期間中に子どもや孫が土地を使って家を建てたいと思っても出来ません。契約期間が長期間になることが多いですので、土地を自由に利用することが出来なくなるというデメリットがあります。
4.リスクの少ない土地活用方法一覧
リスクの少ない土地活用の方法をいくつかご紹介します。
- 自己使用する
収益は上がりませんが、リスクは少ないのが自分で土地を利用することです。
- 売却する
土地を売却することは、確実に現金が入ってくることになります。土地を売るということは、リスクもなくなりますし、対象の土地の固定資産税など税金のことを考えなくて済むようになります。
- 駐車場を経営する
駐車場経営も土地活用にはおすすめです。初期投資をほとんどかけずに、月極駐車場を運営することも可能です。ただし、がっつり事業として駐車場経営を行う場合は、舗装や街灯の設置などの整備も必須です。
- 太陽光発電
ここ数年人気の高い太陽光発電は、太陽のエネルギーを電力に変換することが出来るシステムです。太陽光発電は、日当たりや周囲への光の反射などをあらかじめ確認する必要があります。

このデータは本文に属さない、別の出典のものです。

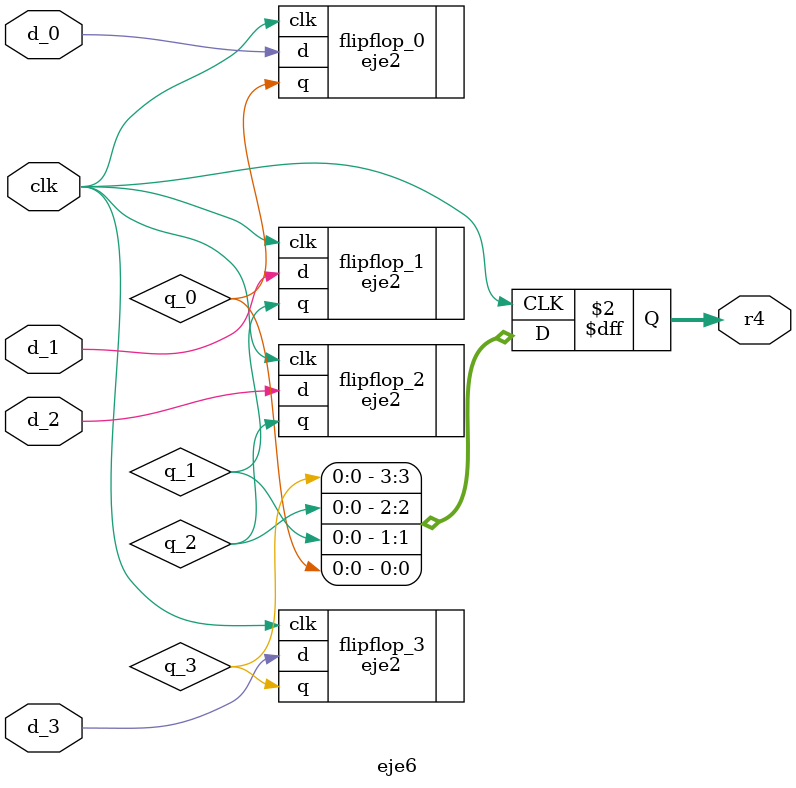
<source format=v>
`include "../eje2/eje2.v"
module eje6(
    input wire clk,     // Reloj
    input wire d_0,       // Entrada d_0
    input wire d_1,       // Entrada d_1
    input wire d_2,       // Entrada d_2
    input wire d_3,       // Entrada d_3
    output reg [3:0] r4 // Registros de 4 bits
);

wire q_0; // Salida q_0
wire q_1; // Salida q_1
wire q_2; // Salida q_2
wire q_3; // Salida q_3

eje2 flipflop_0(
    .clk(clk),
    .d(d_0),
    .q(q_0)
    
);

eje2 flipflop_1(
    .clk(clk),
    .d(d_1),
    .q(q_1) 
);

eje2 flipflop_2(
    .clk(clk),
    .d(d_2),
    .q(q_2)
);

eje2 flipflop_3(
    .clk(clk),
    .d(d_3),
    .q(q_3)
);

always @(posedge clk) begin
    r4 <= {q_3, q_2, q_1, q_0}; // Asignación de las salidas a los registros de 4 bits
end

endmodule
</source>
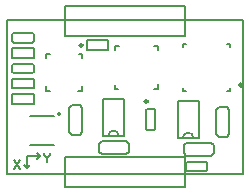
<source format=gto>
%FSLAX25Y25*%
%MOIN*%
G70*
G01*
G75*
%ADD10R,0.02756X0.03347*%
%ADD11R,0.03347X0.02756*%
%ADD12O,0.03543X0.01969*%
%ADD13O,0.03543X0.01969*%
%ADD14R,0.03543X0.01969*%
%ADD15R,0.02362X0.02362*%
%ADD16R,0.02200X0.01378*%
%ADD17O,0.01102X0.03937*%
%ADD18O,0.03937X0.01102*%
%ADD19R,0.05906X0.05906*%
%ADD20R,0.02362X0.02362*%
%ADD21O,0.02400X0.00800*%
%ADD22O,0.00800X0.02400*%
%ADD23O,0.02756X0.00787*%
%ADD24O,0.00787X0.02756*%
%ADD25C,0.00600*%
%ADD26C,0.01000*%
%ADD27C,0.02000*%
%ADD28C,0.00800*%
%ADD29C,0.01500*%
%ADD30C,0.00500*%
%ADD31C,0.05906*%
%ADD32C,0.02000*%
%ADD33C,0.00787*%
%ADD34C,0.00984*%
D30*
X37366Y-38562D02*
G03*
X33823Y-38562I-1772J0D01*
G01*
X62266Y-39262D02*
G03*
X58723Y-39262I-1772J0D01*
G01*
X31619Y-44665D02*
X39887D01*
X40674Y-43878D02*
Y-41122D01*
X30832Y-43878D02*
Y-41122D01*
X31619Y-40335D02*
X39887D01*
X30832Y-41122D02*
X31619Y-40335D01*
X30832Y-43878D02*
X31619Y-44665D01*
X39887D02*
X40674Y-43878D01*
X39887Y-40335D02*
X40674Y-41122D01*
X20835Y-37387D02*
Y-29119D01*
X21622Y-38174D02*
X24378D01*
X21622Y-28332D02*
X24378D01*
X25165Y-37387D02*
Y-29119D01*
X24378Y-28332D02*
X25165Y-29119D01*
X20835D02*
X21622Y-28332D01*
X20835Y-37387D02*
X21622Y-38174D01*
X24378D02*
X25165Y-37387D01*
X32051Y-38562D02*
Y-26357D01*
X39138D01*
X32051Y-38562D02*
X39138D01*
Y-26357D01*
X59913Y-40835D02*
X68181D01*
X59126Y-44378D02*
Y-41622D01*
X68968Y-44378D02*
Y-41622D01*
X59913Y-45165D02*
X68181D01*
X68968Y-44378D01*
X68181Y-40835D02*
X68968Y-41622D01*
X59126D02*
X59913Y-40835D01*
X59126Y-44378D02*
X59913Y-45165D01*
X56951Y-39262D02*
Y-27057D01*
X64038D01*
X56951Y-39262D02*
X64038D01*
Y-27057D01*
X26725Y-9875D02*
X33812D01*
X26725Y-6725D02*
X33812D01*
X26725Y-9875D02*
Y-6725D01*
X33812Y-9875D02*
Y-6725D01*
X8581Y-7475D02*
X8975Y-7081D01*
X8975D01*
X8581Y-4325D02*
X8975Y-4719D01*
X8975D01*
X1888Y-7081D02*
X2282Y-7475D01*
X1888Y-7081D02*
X1888D01*
X1888Y-4719D02*
X2282Y-4325D01*
X1888Y-4719D02*
Y-4719D01*
X2282Y-4325D02*
X8581D01*
X8975Y-7081D02*
Y-4719D01*
X2282Y-7475D02*
X8581D01*
X1888Y-7081D02*
Y-4719D01*
X8581Y-7475D02*
Y-7475D01*
X66418Y-50275D02*
X66812Y-49881D01*
X66812D01*
X66418Y-47125D02*
X66812Y-47519D01*
X66812D01*
X59725Y-49881D02*
X60119Y-50275D01*
X59725Y-49881D02*
X59725D01*
X59725Y-47519D02*
X60119Y-47125D01*
X59725Y-47519D02*
Y-47519D01*
X60119Y-47125D02*
X66418D01*
X66812Y-49881D02*
Y-47519D01*
X60119Y-50275D02*
X66418D01*
X59725Y-49881D02*
Y-47519D01*
X66418Y-50275D02*
Y-50275D01*
X7863Y-31879D02*
X15737D01*
X7863Y-41721D02*
X15737D01*
X36015Y-22885D02*
X37215D01*
X36015D02*
Y-21500D01*
Y-8515D02*
X37315D01*
X36015Y-10000D02*
Y-8515D01*
X48985D02*
X50385D01*
Y-10100D02*
Y-8515D01*
X48985Y-22887D02*
X50385D01*
Y-21400D01*
X1888Y-22775D02*
X8975D01*
X1888Y-19625D02*
X8975D01*
X1888Y-22775D02*
Y-19625D01*
X8975Y-22775D02*
Y-19625D01*
X1888Y-12575D02*
X8975D01*
X1888Y-9425D02*
X8975D01*
X1888Y-12575D02*
Y-9425D01*
X8975Y-12575D02*
Y-9425D01*
X1888Y-14919D02*
X2282Y-14525D01*
X1888Y-14919D02*
X1888D01*
Y-17281D02*
X2282Y-17675D01*
X1888Y-17281D02*
X1888D01*
X8581Y-14525D02*
X8975Y-14919D01*
X8975D01*
X8581Y-17675D02*
X8975Y-17281D01*
Y-17281D01*
X2282Y-17675D02*
X8581D01*
X1888Y-17281D02*
Y-14919D01*
X2282Y-14525D02*
X8581D01*
X8975Y-17281D02*
Y-14919D01*
X2282Y-14525D02*
Y-14525D01*
X49081Y-29488D02*
X49475Y-29882D01*
X49081Y-29488D02*
Y-29488D01*
X46325Y-29882D02*
X46719Y-29488D01*
Y-29488D01*
X49081Y-36575D02*
X49475Y-36181D01*
X49081Y-36575D02*
Y-36575D01*
X46325Y-36181D02*
X46719Y-36575D01*
X46719D01*
X46325Y-36181D02*
Y-29882D01*
X46719Y-29488D02*
X49081D01*
X49475Y-36181D02*
Y-29882D01*
X46719Y-36575D02*
X49081D01*
X49475Y-29882D02*
X49475D01*
X12998Y-12698D02*
Y-11298D01*
X14398D01*
X12998Y-23502D02*
Y-22102D01*
Y-23502D02*
X14398D01*
X25202D02*
Y-22102D01*
X23902Y-23502D02*
X25202D01*
Y-12498D02*
Y-11298D01*
X24002D02*
X25202D01*
X73500Y-23574D02*
X74474D01*
Y-22600D01*
X73500Y-7826D02*
X74474D01*
Y-8800D02*
Y-7826D01*
X58726Y-8800D02*
Y-7826D01*
X59700D01*
X58726Y-23574D02*
X59700D01*
X58726D02*
Y-22600D01*
X1888Y-24725D02*
X8975D01*
X1888Y-27875D02*
X8975D01*
Y-24725D01*
X1888Y-27875D02*
Y-24725D01*
X69835Y-38087D02*
Y-29819D01*
X70622Y-38874D02*
X73378D01*
X70622Y-29032D02*
X73378D01*
X74165Y-38087D02*
Y-29819D01*
X73378Y-29032D02*
X74165Y-29819D01*
X69835D02*
X70622Y-29032D01*
X69835Y-38087D02*
X70622Y-38874D01*
X73378D02*
X74165Y-38087D01*
X5800Y-48300D02*
X6800Y-49300D01*
X7800Y-48300D01*
X6800Y-49300D02*
Y-45300D01*
X11200D01*
X10200Y-46300D02*
X11200Y-45300D01*
X10200Y-44300D02*
X11200Y-45300D01*
X12400Y-44301D02*
Y-44801D01*
X13400Y-45801D01*
X14399Y-44801D01*
Y-44301D01*
X13400Y-45801D02*
Y-47300D01*
X2500Y-46701D02*
X4499Y-49700D01*
Y-46701D02*
X2500Y-49700D01*
X0Y-51181D02*
Y0D01*
Y-51181D02*
X78740D01*
Y0D01*
X0D02*
X78740D01*
D33*
X17800Y-31300D02*
G03*
X17800Y-31300I-394J0D01*
G01*
X59370Y-5200D02*
Y4800D01*
X19370Y-5200D02*
X59370D01*
X19370Y4800D02*
X59370D01*
X19370Y-5200D02*
Y4800D01*
X59370Y-55681D02*
Y-45681D01*
X19370Y-55681D02*
X59370D01*
X19370Y-45681D02*
X59370D01*
X19370Y-55681D02*
Y-45681D01*
D34*
X47000Y-27100D02*
G03*
X47000Y-27100I-500J0D01*
G01*
X25300Y-8400D02*
G03*
X25300Y-8400I-500J0D01*
G01*
X78509Y-21606D02*
G03*
X78509Y-21606I-492J0D01*
G01*
M02*

</source>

他の土地活用にくらべると、立地条件は緩く、田舎の何もない土地の方が有効に太陽光発電を利用できる場合は多いです。
5.土地を貸す前に知っておきたい注意点まとめ
土地を貸す前に知っておきたい注意点をご紹介しました。土地を貸すときは、相手がどんな関係の人であれ、不動産会社を通して賃貸契約を締結する方が良いでしょう。きちんと契約せずに土地を貸してしまった場合、借主があなたの土地を担保にして、勝手にお金を借りている可能性もあります。
土地を貸す前は、きちんとした契約をすることはもちろん、どんな人や企業に土地を貸すのか、ということを確認しておきましょう。